= Oregon Contemporary =

Art Center in Oregon

Oregon Center for Contemporary Art (also known as Oregon Contemporary, formerly Disjecta) is an art center in Portland, Oregon. It is home to the Portland Biennial since 2010, continuing in the tradition of the Portland Art Museum's ended Oregon Biennial.

== Programming ==

Oregon Contemporary heads a number of public programs including the Artists' Biennial, the Curator-in-Residence program, a Special Art on Loan program, and various exhibition programs apart from Curator-in-Residence seasons, such as the Site program which mounts site-specific installations from Pacific Northwest regional artists. Their Platform resource also offers subsidize space rental for local businesses and projects in order to deepen connections with the community.
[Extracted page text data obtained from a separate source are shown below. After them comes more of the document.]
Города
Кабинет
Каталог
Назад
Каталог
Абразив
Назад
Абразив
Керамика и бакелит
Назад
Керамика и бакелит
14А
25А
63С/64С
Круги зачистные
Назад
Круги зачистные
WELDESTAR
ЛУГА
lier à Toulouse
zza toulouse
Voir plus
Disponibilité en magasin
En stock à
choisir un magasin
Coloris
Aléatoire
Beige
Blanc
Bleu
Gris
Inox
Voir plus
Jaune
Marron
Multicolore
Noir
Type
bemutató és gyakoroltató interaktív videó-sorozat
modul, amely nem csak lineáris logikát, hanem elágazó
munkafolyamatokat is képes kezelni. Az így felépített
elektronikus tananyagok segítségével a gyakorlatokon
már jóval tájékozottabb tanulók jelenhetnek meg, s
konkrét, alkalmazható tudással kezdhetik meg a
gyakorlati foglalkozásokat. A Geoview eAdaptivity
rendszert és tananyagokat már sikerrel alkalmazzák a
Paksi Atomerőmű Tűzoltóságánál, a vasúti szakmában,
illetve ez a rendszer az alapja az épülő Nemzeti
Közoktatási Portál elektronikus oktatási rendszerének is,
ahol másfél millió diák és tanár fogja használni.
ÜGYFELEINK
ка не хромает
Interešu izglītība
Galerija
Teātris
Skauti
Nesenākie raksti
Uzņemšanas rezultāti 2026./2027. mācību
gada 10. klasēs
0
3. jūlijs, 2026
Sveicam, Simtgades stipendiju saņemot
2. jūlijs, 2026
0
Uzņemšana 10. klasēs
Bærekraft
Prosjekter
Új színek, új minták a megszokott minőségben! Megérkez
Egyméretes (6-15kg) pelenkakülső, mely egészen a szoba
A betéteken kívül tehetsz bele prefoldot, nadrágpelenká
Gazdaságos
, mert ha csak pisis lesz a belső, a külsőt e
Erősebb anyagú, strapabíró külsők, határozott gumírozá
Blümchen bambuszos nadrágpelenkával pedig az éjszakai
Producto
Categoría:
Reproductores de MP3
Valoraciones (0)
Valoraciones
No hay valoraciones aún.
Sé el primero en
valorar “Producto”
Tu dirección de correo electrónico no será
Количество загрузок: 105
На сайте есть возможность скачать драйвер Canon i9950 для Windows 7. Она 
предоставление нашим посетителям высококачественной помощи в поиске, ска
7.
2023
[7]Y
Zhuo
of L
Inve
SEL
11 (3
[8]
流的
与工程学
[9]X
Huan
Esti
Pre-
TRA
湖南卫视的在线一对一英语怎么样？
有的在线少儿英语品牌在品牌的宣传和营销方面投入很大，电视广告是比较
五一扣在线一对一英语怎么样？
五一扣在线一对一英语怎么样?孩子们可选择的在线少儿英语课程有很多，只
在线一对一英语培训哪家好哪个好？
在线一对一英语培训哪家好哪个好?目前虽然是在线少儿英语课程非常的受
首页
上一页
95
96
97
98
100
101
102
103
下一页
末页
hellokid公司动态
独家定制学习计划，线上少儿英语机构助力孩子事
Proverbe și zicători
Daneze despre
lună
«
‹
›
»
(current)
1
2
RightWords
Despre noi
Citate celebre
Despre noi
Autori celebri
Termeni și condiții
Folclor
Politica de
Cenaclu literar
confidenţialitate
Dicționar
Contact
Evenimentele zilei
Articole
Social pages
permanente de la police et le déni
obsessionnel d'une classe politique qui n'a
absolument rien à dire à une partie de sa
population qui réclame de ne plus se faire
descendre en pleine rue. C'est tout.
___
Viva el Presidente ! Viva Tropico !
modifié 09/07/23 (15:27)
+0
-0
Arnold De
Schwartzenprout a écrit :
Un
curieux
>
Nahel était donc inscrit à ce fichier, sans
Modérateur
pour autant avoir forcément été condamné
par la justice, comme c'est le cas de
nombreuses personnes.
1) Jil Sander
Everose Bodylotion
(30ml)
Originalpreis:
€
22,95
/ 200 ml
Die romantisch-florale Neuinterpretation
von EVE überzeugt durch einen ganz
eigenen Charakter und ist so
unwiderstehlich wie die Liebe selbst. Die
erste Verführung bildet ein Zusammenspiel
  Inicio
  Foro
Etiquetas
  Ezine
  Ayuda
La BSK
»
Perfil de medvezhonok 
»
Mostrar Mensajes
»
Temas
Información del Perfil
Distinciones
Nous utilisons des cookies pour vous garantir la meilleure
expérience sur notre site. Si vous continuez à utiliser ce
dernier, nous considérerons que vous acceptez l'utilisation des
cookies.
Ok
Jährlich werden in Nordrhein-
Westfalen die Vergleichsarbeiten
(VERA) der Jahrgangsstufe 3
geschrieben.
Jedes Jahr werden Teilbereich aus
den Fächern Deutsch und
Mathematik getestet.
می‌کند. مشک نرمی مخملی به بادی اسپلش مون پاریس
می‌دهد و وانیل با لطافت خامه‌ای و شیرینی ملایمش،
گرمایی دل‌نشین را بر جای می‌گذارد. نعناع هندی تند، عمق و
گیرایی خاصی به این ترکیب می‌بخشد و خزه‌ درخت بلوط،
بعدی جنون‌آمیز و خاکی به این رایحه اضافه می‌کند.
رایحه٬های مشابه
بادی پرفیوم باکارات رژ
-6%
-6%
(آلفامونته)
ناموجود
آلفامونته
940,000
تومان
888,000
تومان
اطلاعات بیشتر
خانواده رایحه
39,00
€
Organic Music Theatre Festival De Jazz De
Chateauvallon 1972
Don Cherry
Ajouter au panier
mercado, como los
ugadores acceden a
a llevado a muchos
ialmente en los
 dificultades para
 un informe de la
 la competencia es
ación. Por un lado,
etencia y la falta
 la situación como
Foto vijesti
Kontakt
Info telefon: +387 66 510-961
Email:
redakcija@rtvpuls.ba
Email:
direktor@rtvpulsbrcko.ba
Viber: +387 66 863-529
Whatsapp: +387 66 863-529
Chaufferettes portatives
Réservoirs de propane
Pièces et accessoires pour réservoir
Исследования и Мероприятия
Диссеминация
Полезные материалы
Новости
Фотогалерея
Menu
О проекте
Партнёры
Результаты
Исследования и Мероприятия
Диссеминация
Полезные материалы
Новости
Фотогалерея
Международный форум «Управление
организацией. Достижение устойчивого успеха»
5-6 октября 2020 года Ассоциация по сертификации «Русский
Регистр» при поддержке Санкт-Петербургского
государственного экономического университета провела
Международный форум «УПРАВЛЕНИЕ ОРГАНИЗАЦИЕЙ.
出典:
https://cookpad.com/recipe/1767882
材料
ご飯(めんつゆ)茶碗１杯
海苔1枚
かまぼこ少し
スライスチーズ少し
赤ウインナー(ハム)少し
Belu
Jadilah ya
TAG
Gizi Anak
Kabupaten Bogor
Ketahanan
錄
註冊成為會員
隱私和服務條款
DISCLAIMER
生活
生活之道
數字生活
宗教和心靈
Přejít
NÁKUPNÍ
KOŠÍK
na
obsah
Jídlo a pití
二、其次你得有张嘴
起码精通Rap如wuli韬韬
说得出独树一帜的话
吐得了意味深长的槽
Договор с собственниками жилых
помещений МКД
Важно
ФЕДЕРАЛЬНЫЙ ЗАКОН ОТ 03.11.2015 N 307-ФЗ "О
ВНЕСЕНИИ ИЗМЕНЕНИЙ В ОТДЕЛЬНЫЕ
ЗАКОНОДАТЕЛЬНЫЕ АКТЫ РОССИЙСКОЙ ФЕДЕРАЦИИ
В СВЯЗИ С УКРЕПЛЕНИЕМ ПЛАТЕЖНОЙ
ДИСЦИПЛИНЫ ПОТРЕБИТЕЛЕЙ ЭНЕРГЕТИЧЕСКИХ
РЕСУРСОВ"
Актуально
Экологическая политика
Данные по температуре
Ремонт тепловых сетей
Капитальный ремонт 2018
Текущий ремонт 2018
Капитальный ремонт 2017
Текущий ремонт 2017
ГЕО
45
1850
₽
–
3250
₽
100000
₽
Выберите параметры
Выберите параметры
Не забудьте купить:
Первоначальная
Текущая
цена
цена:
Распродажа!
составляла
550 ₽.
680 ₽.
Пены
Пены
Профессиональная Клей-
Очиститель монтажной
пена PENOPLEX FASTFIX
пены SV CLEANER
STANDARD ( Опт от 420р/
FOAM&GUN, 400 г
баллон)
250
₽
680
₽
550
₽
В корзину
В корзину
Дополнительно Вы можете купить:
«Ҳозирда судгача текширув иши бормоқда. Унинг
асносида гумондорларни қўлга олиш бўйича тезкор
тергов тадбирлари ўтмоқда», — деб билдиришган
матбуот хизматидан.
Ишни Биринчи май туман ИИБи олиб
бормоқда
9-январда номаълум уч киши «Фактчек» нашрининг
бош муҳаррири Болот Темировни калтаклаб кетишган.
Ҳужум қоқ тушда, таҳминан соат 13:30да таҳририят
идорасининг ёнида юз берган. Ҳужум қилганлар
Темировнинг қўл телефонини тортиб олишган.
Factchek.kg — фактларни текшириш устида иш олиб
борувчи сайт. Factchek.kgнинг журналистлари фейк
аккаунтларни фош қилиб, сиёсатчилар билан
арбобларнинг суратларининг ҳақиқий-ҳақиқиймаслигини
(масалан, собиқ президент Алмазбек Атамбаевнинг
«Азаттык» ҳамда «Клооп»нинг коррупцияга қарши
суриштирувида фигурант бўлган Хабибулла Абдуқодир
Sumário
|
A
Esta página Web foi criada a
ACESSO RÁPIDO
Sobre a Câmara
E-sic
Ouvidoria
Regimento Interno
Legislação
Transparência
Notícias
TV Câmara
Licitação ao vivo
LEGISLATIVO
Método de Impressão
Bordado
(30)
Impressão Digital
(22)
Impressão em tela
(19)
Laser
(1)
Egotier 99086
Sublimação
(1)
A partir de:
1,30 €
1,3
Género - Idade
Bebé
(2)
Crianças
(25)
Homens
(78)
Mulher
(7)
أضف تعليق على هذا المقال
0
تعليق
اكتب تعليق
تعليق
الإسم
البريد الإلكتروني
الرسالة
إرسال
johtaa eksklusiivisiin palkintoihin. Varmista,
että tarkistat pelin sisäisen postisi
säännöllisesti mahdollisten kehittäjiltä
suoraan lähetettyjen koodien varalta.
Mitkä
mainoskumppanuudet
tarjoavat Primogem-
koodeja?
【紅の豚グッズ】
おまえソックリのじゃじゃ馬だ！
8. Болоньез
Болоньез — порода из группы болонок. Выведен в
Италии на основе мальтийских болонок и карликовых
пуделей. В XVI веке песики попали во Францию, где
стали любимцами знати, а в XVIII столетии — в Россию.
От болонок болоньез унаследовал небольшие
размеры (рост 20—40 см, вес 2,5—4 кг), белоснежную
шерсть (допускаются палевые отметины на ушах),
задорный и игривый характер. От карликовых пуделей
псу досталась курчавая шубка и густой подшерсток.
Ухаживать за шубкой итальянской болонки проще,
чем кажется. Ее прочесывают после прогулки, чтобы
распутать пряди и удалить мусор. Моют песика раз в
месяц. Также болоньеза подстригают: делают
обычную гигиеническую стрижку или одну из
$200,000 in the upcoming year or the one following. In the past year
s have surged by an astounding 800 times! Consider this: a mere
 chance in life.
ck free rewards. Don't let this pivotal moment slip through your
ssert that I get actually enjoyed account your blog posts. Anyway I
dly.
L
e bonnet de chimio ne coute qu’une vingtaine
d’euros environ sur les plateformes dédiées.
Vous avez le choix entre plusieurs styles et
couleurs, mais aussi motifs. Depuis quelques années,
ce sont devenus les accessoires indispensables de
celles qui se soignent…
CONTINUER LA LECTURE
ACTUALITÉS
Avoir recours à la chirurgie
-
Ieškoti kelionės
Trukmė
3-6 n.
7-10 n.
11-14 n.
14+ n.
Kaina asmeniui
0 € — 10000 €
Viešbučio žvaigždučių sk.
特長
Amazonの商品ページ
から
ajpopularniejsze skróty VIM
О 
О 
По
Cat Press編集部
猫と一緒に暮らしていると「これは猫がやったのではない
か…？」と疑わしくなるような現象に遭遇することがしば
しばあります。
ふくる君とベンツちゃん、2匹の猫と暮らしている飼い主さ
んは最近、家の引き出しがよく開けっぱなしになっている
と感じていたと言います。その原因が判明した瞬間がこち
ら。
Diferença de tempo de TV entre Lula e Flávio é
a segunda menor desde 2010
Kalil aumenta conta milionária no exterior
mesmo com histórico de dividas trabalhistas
Oregon Contemporary's Curator in Residence program began in 2011 and is the first of its kind in the region. The model involves the curation and mounting of three exhibitions in a year-long program season, with each exhibition running for up to eight weeks. Curators include home school (2022-23), Lucy Cotter (2021–22), Justin Hoover (2019–20), Suzy Halajian (2018-19), Julia Greenway (2017–18), Michele Fiedler (2016-17), Chiara Giovando (2015–16), Rachel Adams (2014-15), Summer Guthery (2013–14), Josephine Zarkovich (2012–13), and Jenene Nagy (2011-12).

Visual arts programming highlights include solo exhibitions by Natalie Ball, Avantika Bawa, Karl Burkheimer, Tannaz Farsi, Anna Fidler, Chris Fraser, Dan Gilsdorf, Peter Halley, Mark Licari, and Jenene Nagy.

In 2010 (then known as Disjecta), Oregon Contemporary launched the first Portland Biennial. The Biennial, which originated at the Portland Art Museum in 1949, is a major survey of Oregon artists who define and advance the state's contemporary arts landscape. The Portland 2019 Biennial was curated by a group of three regional curators–Yaelle S. Amir, Elisheba Johnson, and Ashley Stull-Meyers. The Biennial received positive reviews particularly for including new, diverse voices and a wider curatorial scope than previous biennials.

Past curators of the Biennial include Cris Moss (2010), Prudence F. Roberts (2012), Amanda Hunt (2014), and Michelle Grabner (2016). The 2024 Biennial was curated by Anuradha Vikram and Jackie Im; the 2026 Biennial is to be curated by TK Smith.

==History==
Oregon Contemporary, was founded under the name, 'Disjecta' as a non-profit art organization in 2005 with the goals of moving to an expanded 20,000 sf space in North Park Blocks. The plans were launched with a high profile party. Disjecta then moved to the Templeton Building on what is now known as the Burnside Bridgehead.

In 2008, Disjecta announced the public opening of a 20,000 sf facility at 8371 N Interstate in the historic Kenton neighborhood. The center now houses five fully leased artist studios, along with 3,500 square feet of visual exhibition space, a 600 sf performance space, and an open space that houses performances and community events.

In 2016, Disjecta announced the departure of founder, Bryan Suereth, amid some mild controversy. The board hired Blake Shell as executive director in April 2017. On June 14, 2021, Disjecta was officially renamed the Oregon Center for Contemporary Art (or Oregon Contemporary, for short).